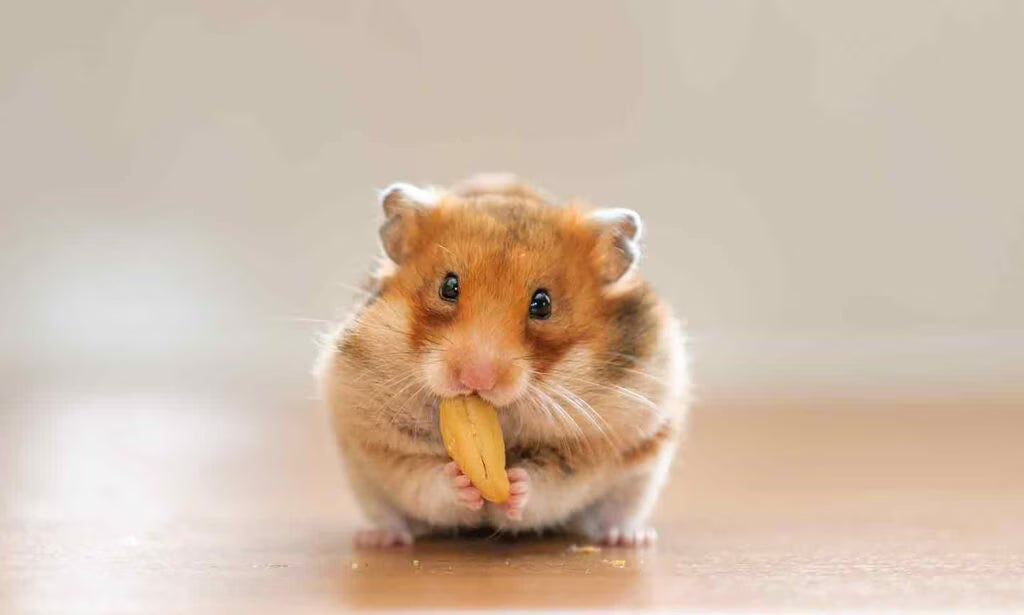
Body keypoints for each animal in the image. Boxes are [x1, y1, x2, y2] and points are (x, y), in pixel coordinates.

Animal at [316, 174, 689, 548]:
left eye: (543, 304)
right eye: (448, 287)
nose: (476, 379)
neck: (503, 417)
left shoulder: (596, 445)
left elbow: (551, 482)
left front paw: (515, 486)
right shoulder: (379, 441)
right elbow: (424, 478)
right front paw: (461, 481)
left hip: (642, 474)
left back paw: (629, 538)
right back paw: (378, 539)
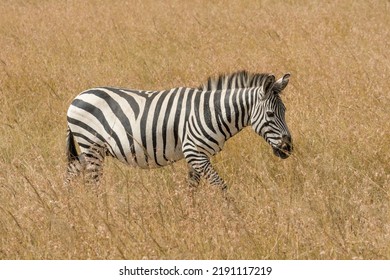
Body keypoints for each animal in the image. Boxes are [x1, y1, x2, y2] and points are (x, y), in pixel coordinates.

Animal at [65, 71, 292, 191]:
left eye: (285, 111)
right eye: (270, 114)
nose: (288, 148)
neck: (211, 113)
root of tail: (77, 97)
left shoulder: (196, 156)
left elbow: (192, 188)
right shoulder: (194, 152)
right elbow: (220, 185)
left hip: (92, 149)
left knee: (72, 170)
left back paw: (67, 205)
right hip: (92, 146)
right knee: (93, 184)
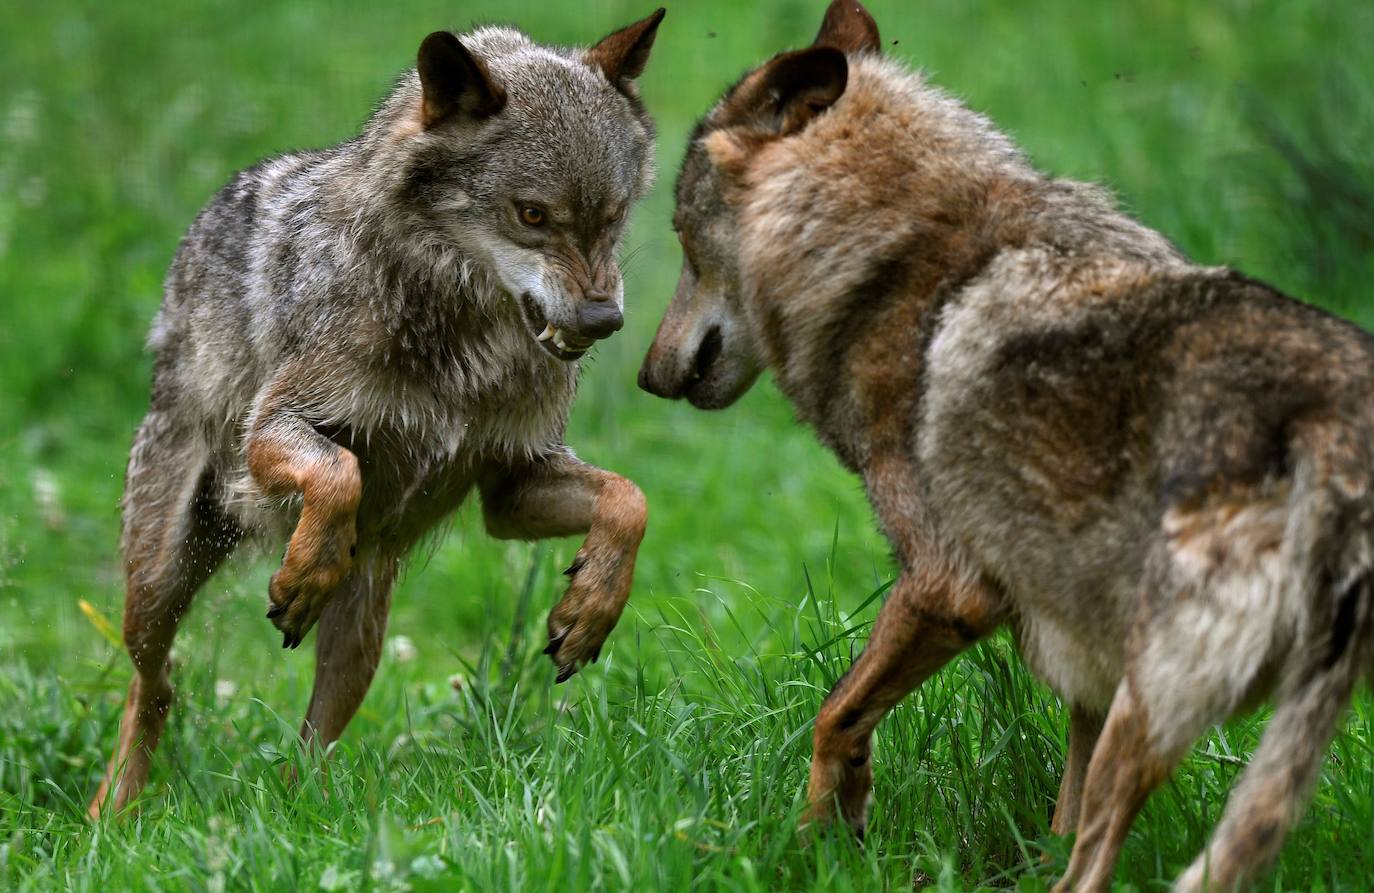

■ **Task goal**:
Please leave the images out and retype the rest of the material exactly.

■ **Written reply**:
Body keypoints for each animal in the image. Boxes are [x1, y1, x2, y2] and points are (x, y), in pixel coordinates.

Animal at [316, 174, 689, 548]:
left eye: (543, 304)
right eye: (448, 287)
nose: (476, 379)
neck: (503, 417)
left shoulder: (596, 445)
left elbow: (551, 482)
left front paw: (515, 486)
right shoulder: (379, 441)
right elbow: (424, 478)
right front paw: (461, 481)
left hip: (642, 474)
left back paw: (629, 538)
right back paw: (378, 539)
Body keypoints for each animal in the image. Boxes are [x1, y1, x2, y2] and points are (x, y), in pixel coordinates.

Animal at [65, 71, 292, 191]:
left eye: (285, 111)
right eye: (270, 114)
nose: (288, 148)
neck: (211, 113)
root of tail: (77, 97)
left shoulder: (196, 156)
left elbow: (192, 188)
right shoulder: (194, 152)
right elbow: (220, 185)
left hip: (92, 149)
left knee: (72, 170)
left back paw: (67, 205)
right hip: (92, 146)
right knee: (93, 184)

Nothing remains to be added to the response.